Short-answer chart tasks
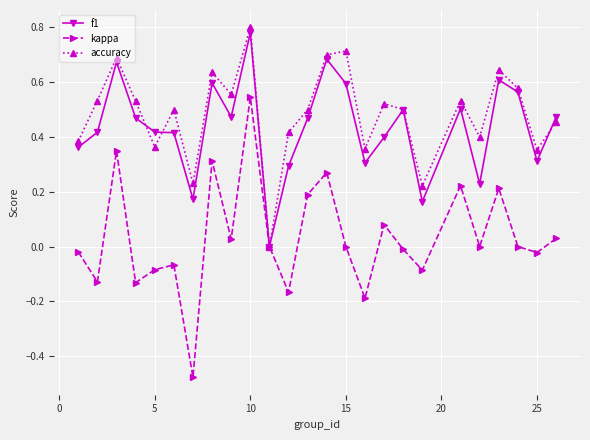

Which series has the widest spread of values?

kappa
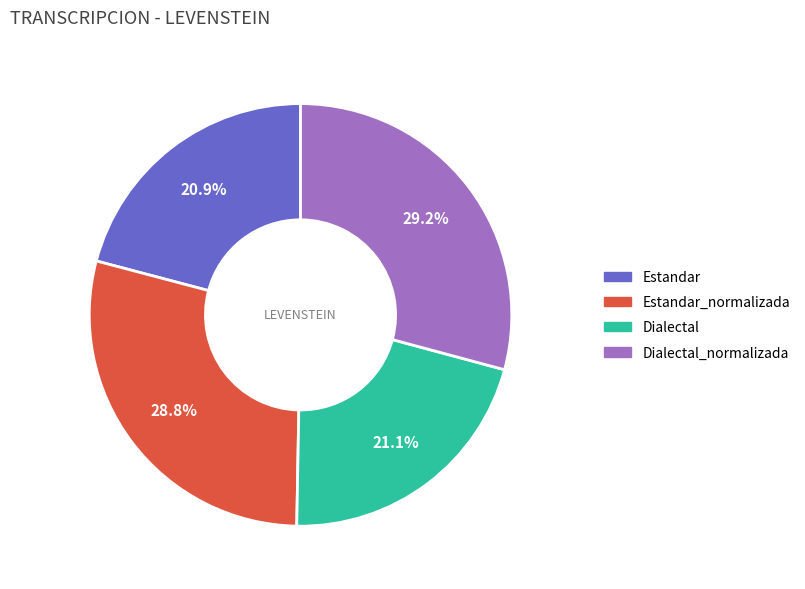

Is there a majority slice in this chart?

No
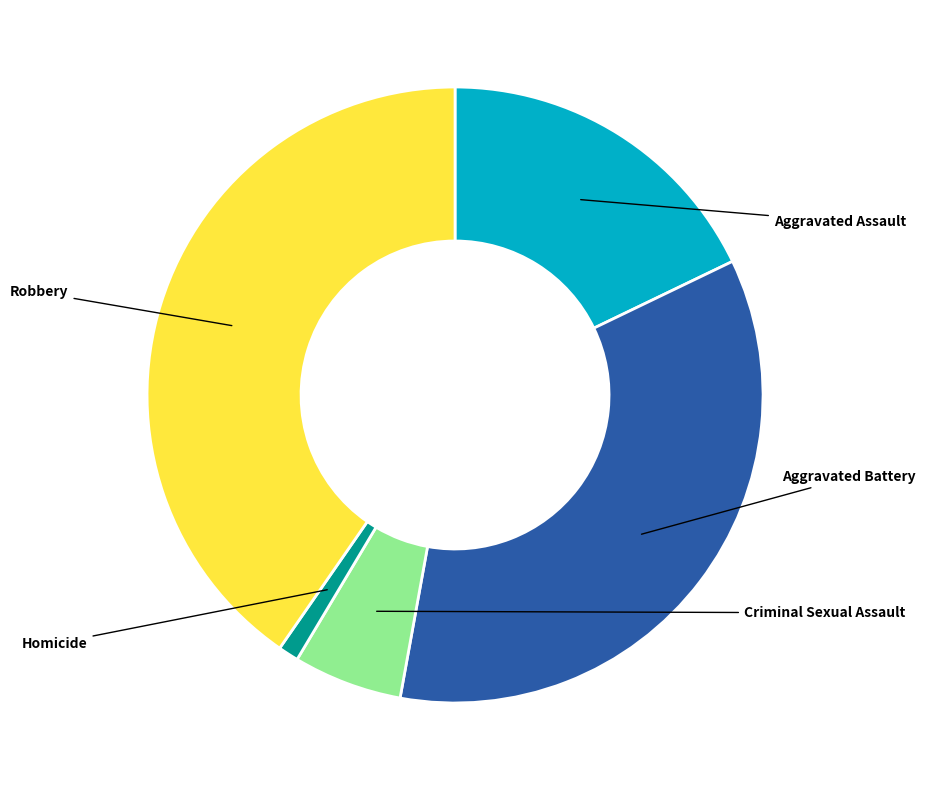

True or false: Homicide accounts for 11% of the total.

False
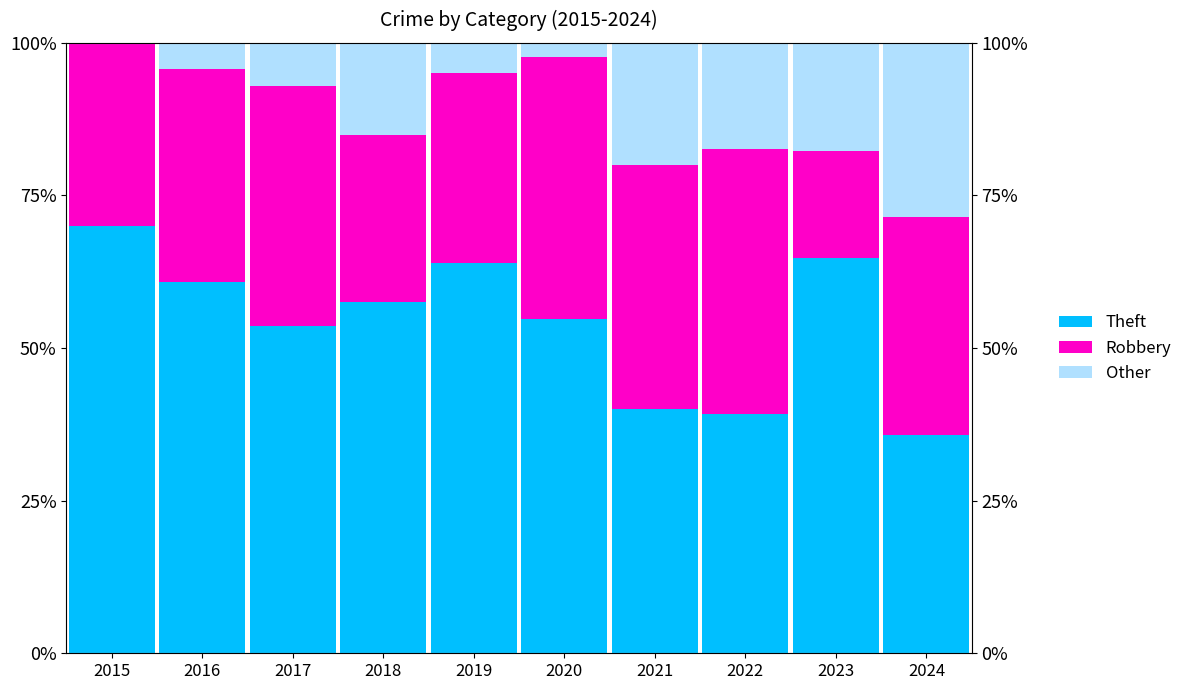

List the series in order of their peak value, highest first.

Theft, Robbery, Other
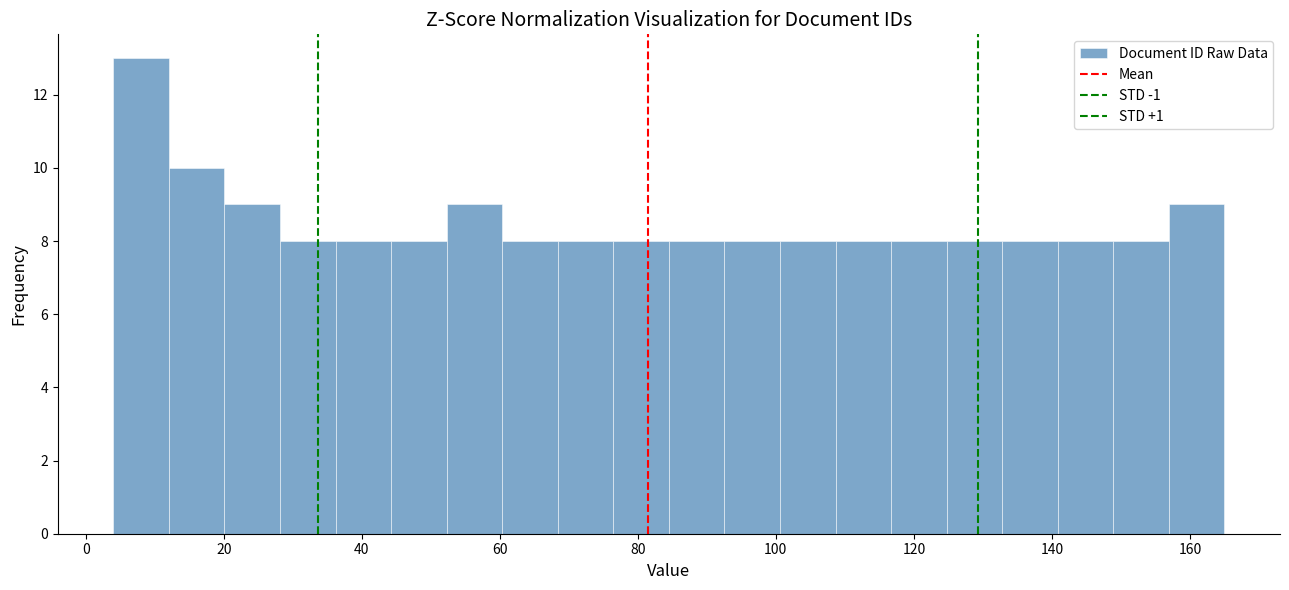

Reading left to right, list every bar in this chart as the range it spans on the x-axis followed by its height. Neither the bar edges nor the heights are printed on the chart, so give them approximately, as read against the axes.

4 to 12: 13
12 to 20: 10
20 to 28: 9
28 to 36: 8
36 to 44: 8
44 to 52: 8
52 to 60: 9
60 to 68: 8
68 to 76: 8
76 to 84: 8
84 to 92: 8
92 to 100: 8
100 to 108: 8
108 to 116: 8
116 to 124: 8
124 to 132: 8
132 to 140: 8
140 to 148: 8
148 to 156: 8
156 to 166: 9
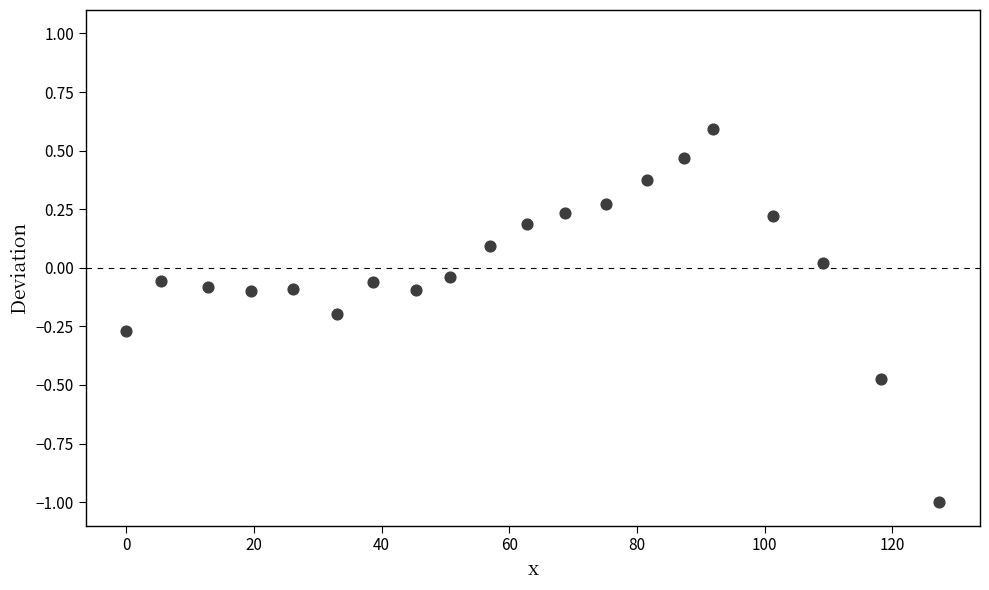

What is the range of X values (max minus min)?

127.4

Problem to work on: Reproduce the records above word for word, beginning at their start and ending after the line that contains "Theft, Robbery, Other". Leave the pictures out of your answer.

Expected output:
Which series has the widest spread of values?

kappa

Is there a majority slice in this chart?

No

True or false: Homicide accounts for 11% of the total.

False

List the series in order of their peak value, highest first.

Theft, Robbery, Other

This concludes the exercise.